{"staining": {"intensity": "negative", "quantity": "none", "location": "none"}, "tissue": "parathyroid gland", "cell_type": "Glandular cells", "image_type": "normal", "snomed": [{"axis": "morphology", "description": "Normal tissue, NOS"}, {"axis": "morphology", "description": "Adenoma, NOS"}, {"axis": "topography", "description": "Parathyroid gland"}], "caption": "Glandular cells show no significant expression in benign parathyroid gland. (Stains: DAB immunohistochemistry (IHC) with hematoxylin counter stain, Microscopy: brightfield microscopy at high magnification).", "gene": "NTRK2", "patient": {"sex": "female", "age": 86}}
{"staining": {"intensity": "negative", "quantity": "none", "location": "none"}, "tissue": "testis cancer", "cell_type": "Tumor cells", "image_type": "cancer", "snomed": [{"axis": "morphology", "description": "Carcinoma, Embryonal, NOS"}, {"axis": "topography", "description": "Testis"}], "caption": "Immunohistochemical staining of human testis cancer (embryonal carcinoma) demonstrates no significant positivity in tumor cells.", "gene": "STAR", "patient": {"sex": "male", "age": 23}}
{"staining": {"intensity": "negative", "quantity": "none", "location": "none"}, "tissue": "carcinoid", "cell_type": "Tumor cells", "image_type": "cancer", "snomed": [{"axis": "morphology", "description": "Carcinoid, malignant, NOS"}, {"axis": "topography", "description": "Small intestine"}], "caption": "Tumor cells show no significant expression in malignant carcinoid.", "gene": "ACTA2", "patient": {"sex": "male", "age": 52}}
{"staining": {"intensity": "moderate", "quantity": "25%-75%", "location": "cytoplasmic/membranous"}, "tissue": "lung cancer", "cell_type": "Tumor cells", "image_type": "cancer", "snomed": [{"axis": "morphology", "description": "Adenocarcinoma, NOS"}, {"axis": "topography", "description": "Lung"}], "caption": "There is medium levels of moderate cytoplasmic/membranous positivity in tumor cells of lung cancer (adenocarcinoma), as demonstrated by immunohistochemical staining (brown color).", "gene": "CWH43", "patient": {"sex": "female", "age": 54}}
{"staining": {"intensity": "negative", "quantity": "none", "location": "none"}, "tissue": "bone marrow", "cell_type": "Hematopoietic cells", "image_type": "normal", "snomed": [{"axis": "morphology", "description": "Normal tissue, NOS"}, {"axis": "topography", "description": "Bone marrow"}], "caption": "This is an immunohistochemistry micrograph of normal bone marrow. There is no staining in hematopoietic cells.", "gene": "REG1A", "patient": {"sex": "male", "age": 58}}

----

▶ _Task details_
The expected output is the exact run of lines from the start of the entries through the line with "staining of human", inclusive.

▶ _Output of the task_
{"staining": {"intensity": "negative", "quantity": "none", "location": "none"}, "tissue": "parathyroid gland", "cell_type": "Glandular cells", "image_type": "normal", "snomed": [{"axis": "morphology", "description": "Normal tissue, NOS"}, {"axis": "morphology", "description": "Adenoma, NOS"}, {"axis": "topography", "description": "Parathyroid gland"}], "caption": "Glandular cells show no significant expression in benign parathyroid gland. (Stains: DAB immunohistochemistry (IHC) with hematoxylin counter stain, Microscopy: brightfield microscopy at high magnification).", "gene": "NTRK2", "patient": {"sex": "female", "age": 86}}
{"staining": {"intensity": "negative", "quantity": "none", "location": "none"}, "tissue": "testis cancer", "cell_type": "Tumor cells", "image_type": "cancer", "snomed": [{"axis": "morphology", "description": "Carcinoma, Embryonal, NOS"}, {"axis": "topography", "description": "Testis"}], "caption": "Immunohistochemical staining of human testis cancer (embryonal carcinoma) demonstrates no significant positivity in tumor cells.", "gene": "STAR", "patient": {"sex": "male", "age": 23}}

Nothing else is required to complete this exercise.